Plus tôt cette année, la mannequin de Playboy, Karen McDougal, a  révélé qu'elle et le président Trump avaient eu une liaison en 2006, peu après son mariage avec Melania Trump. "Je peux vous dire que nous nous sommes vus au moins cinq fois par mois, jusqu'à un plus grand nombre par mois", a admis McDougal À peu près au même moment, l’actrice de cinéma pour adultes Stormy Daniels s’est assise pour un entretien de 60 minutes,  alléguant qu’elle avait eu une liaison avec Donald Trump en 2006. Elle a ensuite révélé qu’on lui avait ensuite  offert plus de 100 000 dollars pour préserver les détails de sa confiance avec Trump avant la campagne présidentielle.

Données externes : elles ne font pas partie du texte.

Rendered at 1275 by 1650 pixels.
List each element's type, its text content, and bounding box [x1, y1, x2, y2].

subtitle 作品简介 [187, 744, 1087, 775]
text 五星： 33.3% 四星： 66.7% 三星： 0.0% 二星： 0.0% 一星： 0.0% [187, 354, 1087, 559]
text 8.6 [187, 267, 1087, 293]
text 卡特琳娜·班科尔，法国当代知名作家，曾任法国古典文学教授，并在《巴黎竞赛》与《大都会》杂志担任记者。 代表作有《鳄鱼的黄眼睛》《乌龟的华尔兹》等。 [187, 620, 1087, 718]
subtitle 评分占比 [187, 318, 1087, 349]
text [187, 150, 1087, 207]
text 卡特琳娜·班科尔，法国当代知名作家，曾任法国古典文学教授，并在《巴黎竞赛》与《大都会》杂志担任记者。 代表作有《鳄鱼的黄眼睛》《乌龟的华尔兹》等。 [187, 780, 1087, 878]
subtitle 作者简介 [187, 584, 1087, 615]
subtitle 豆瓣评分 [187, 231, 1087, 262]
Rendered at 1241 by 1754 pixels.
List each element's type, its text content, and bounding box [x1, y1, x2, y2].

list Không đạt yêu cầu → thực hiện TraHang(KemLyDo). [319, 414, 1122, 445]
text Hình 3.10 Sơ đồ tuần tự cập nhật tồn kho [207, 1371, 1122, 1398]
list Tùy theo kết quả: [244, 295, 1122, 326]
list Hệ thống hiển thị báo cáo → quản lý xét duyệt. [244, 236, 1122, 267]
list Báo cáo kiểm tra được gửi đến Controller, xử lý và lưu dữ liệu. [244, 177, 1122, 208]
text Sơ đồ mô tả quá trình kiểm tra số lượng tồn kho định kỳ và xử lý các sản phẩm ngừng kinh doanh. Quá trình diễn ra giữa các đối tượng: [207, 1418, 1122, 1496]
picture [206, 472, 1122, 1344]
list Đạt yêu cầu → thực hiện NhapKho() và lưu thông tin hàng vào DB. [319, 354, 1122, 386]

Le président Trump et son équipe soutiennent depuis longtemps qu'il n'est pas impliqué dans le paiement des femmes. Lors d'une conférence de presse en mars, Raj Shah, attaché de presse de la Maison-Blanche, a déclaré : «En ce qui concerne les entretiens, je vais dire avec force, clarté et constance au refus de ces revendications sous-jacentes et du seul incohérent est celui qui fait les réclamations. "Un nouveau rapport du Wall Street Journal suggère qu’il existe des preuves que Trump était beaucoup plus impliqué que ce qu’il laissait entendre. 

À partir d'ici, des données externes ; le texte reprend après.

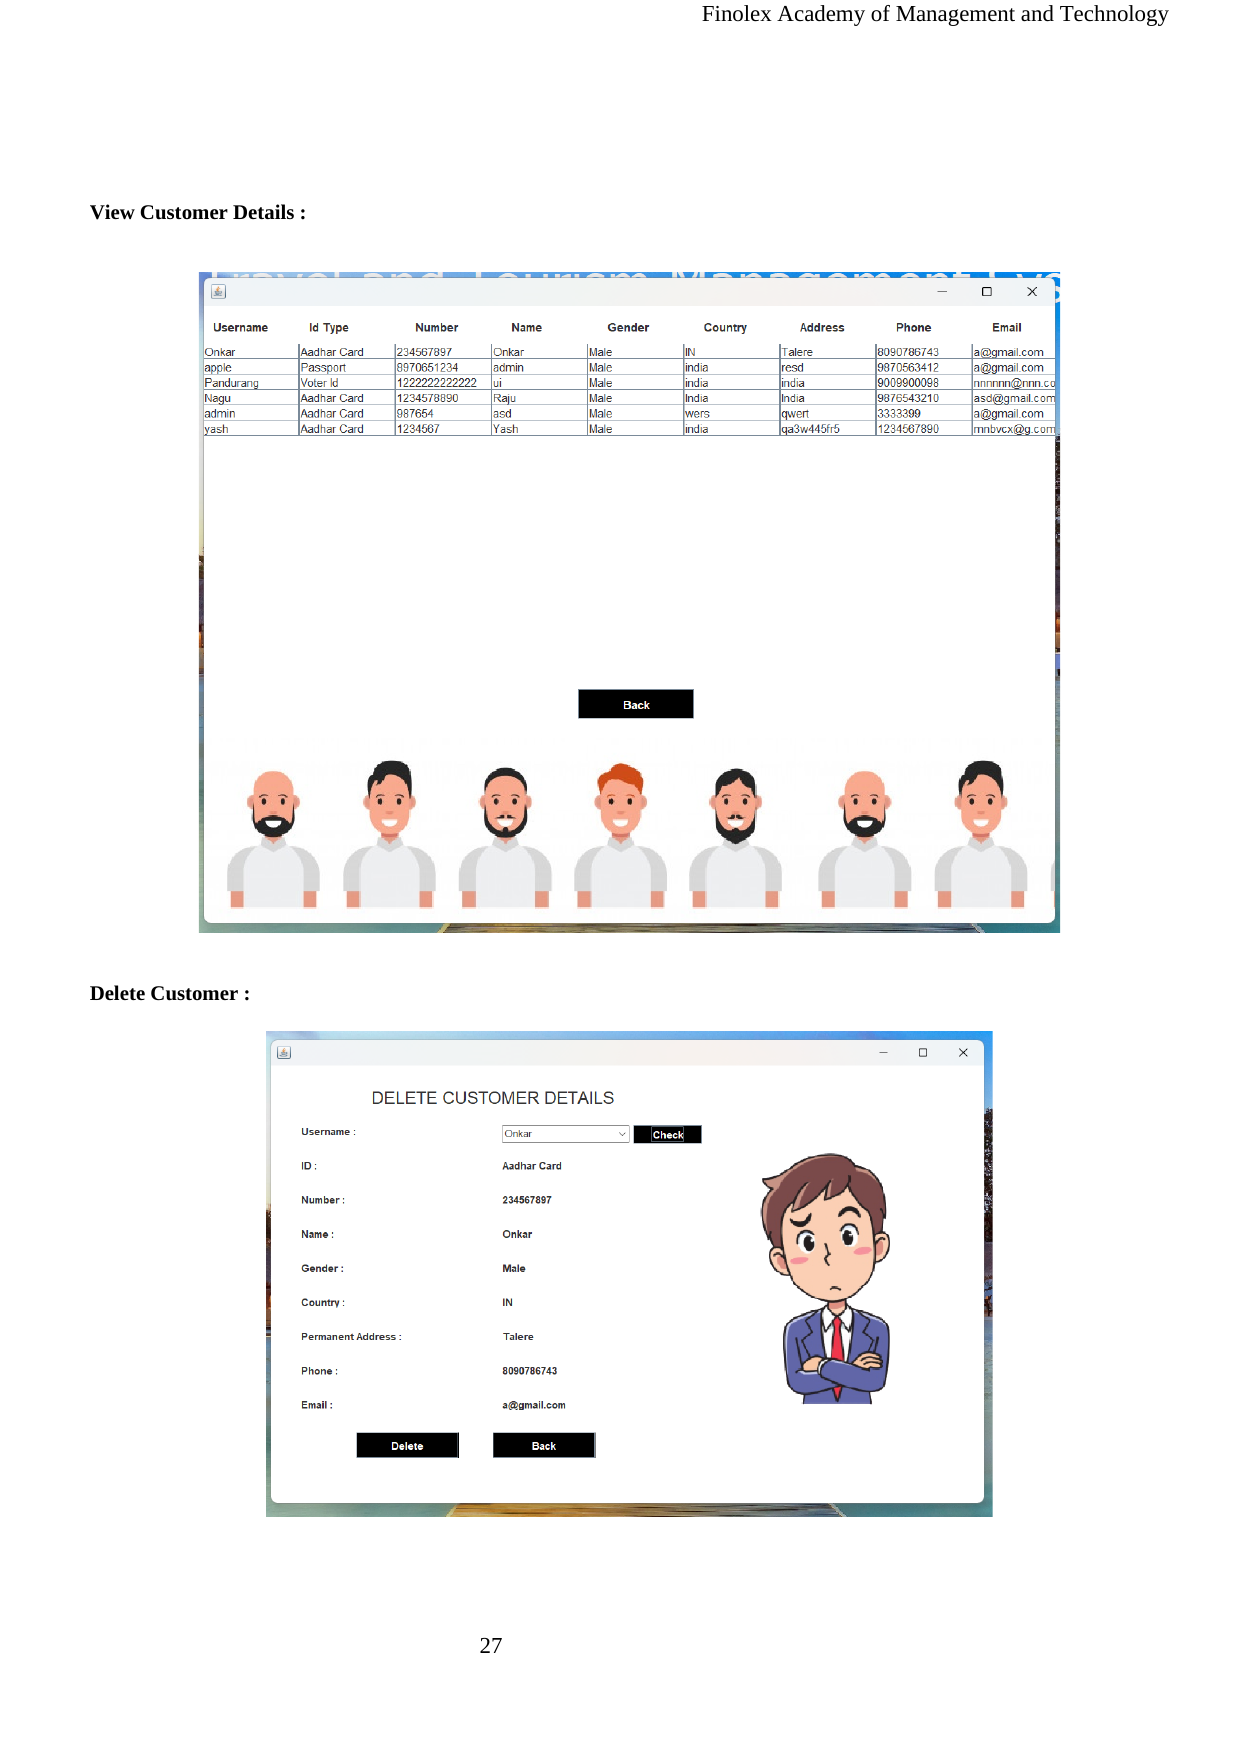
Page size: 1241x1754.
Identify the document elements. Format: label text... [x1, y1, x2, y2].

picture [266, 1031, 993, 1517]
text View Customer Details : [89, 200, 1169, 224]
text Delete Customer : [89, 981, 1169, 1005]
picture [198, 272, 1060, 933]
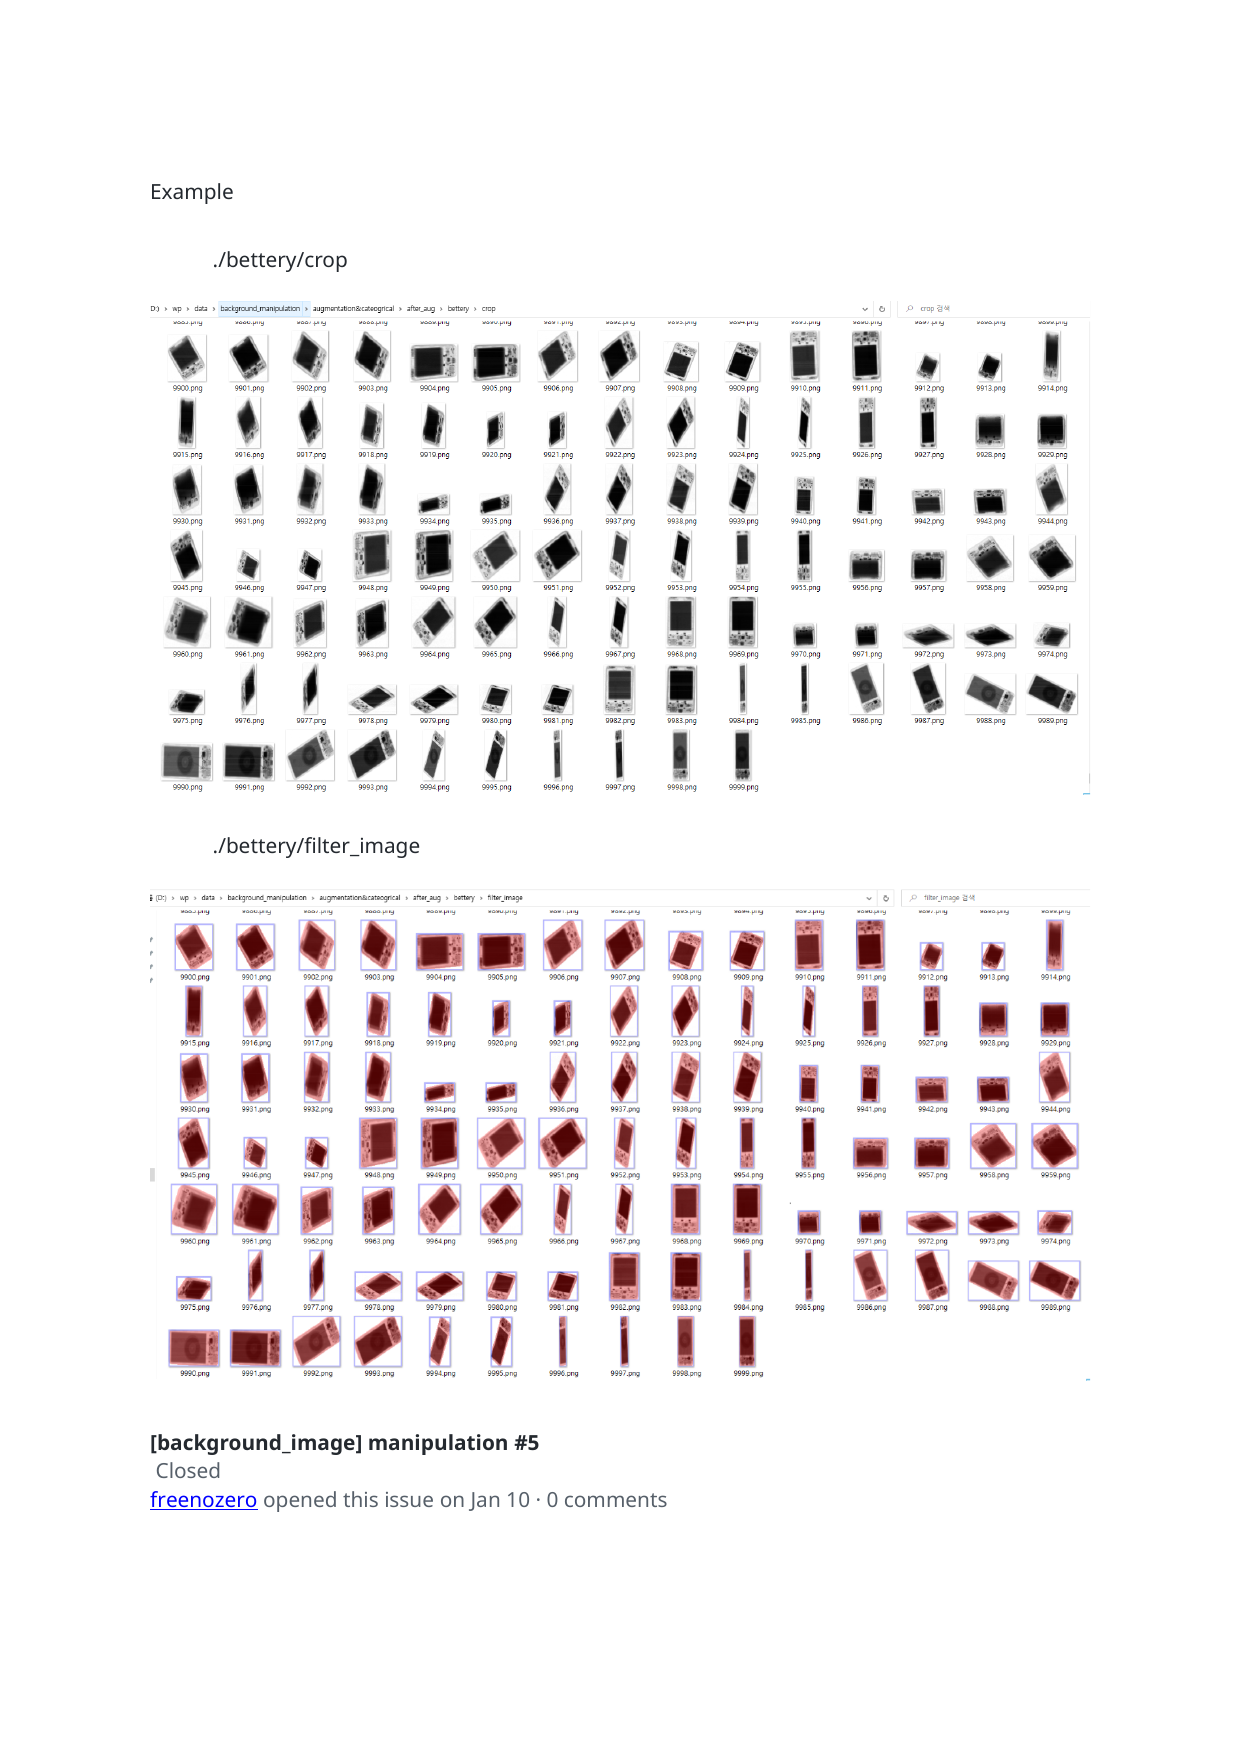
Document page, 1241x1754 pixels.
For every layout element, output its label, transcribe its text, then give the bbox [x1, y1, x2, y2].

La publication rapporte qu'en août 2015, Trump avait demandé l'aide de son ami David Pecker, éditeur du National Enquirer, pour écraser les allégations de McDougal. La société de Pecker aurait versé à McDougal plus  de 150 000 dollarsen échange de son silence - un échange dont Trump aurait eu connaissance et qu'il aurait remercié plus tard. Pour faire taire Daniels, Trump a recruté l'aide de l'avocat Michael Cohen, qui aurait allégué que Trump l'avait exhortée à payer Daniels avec des fonds personnels après que Pecker eut refusé de l'aider.